All these things should be telling us that we need to be investing more and not less. But we can’t afford it, right? Aren’t we borrowing loads? According to the International Monetary Fund in 2023, New Zealand had a lower government debt burden (24.5% of GDP) than Australia (29%), the US (97%) the UK, (99%), or Japan (158%).
The average debt of advanced economies globally is 83%. There is no debt crisis in New Zealand.
A crisis of economic imagination
What we do have is a crisis of economic imagination. We should be focusing on building a better future. That means making the essential public investments that we have been putting off for too long.
It means creating an enabling state, which catalyses economic growth and ensures that no one is left behind. It means ensuring the transition to an economic future that can deal with climate change is fair, and that we don’t repeat the mistakes of the past.
If the economy is genuinely fragile, then cutting the wages of minimum wage workers in real terms is unlikely to make them more resilient. Kāinga Ora has no funding for new housing after 2025, but we will be finding around $3bn to give to landlords.
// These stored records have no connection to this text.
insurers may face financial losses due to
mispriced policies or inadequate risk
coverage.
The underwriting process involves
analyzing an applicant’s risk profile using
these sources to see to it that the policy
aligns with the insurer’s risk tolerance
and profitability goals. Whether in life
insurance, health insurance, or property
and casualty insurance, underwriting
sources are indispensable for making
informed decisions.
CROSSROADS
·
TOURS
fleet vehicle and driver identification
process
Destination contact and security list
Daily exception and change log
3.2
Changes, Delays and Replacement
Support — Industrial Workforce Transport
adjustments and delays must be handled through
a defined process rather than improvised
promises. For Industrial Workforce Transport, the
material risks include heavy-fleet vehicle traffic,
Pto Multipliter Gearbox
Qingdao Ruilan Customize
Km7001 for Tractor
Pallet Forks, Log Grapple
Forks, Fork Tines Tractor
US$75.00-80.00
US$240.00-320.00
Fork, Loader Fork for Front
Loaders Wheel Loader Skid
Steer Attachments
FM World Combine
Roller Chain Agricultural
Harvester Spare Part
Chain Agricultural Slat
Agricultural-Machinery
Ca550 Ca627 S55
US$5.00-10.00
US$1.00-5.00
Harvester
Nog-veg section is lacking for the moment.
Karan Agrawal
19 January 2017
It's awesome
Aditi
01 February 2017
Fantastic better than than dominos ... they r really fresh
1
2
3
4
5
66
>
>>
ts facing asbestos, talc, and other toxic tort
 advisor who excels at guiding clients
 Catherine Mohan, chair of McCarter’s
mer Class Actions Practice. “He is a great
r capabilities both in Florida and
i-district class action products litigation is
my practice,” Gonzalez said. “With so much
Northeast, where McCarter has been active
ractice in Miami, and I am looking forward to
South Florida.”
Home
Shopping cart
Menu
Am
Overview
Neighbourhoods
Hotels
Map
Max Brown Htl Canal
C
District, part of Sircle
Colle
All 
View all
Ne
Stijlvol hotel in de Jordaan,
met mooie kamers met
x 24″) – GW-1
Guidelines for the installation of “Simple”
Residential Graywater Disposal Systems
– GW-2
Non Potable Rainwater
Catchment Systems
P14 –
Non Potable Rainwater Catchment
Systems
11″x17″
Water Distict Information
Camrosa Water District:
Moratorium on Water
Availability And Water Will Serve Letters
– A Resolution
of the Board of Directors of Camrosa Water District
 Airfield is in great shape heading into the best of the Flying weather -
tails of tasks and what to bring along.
We won’t build on our climate change goals by cutting half a billion dollars from science funding.
Investing in a better future
We can choose to do something different – helpfully, that ‘different’ turns out to be great long-term economic policy. If we are to truly tackle our long-term problems, it means we need a long-term plan to invest in skills, in our communities, and our workforce.
It’s also essential that we invest in a public service that can deliver that investment well, and fully recognising the value that our public services bring both to the economy and to the rest of New Zealand.
It will mean building our capacity to deliver over the long run. It will mean making sure that not only is New Zealand the best country in the world to be in business, but also the best country in the world to be a worker.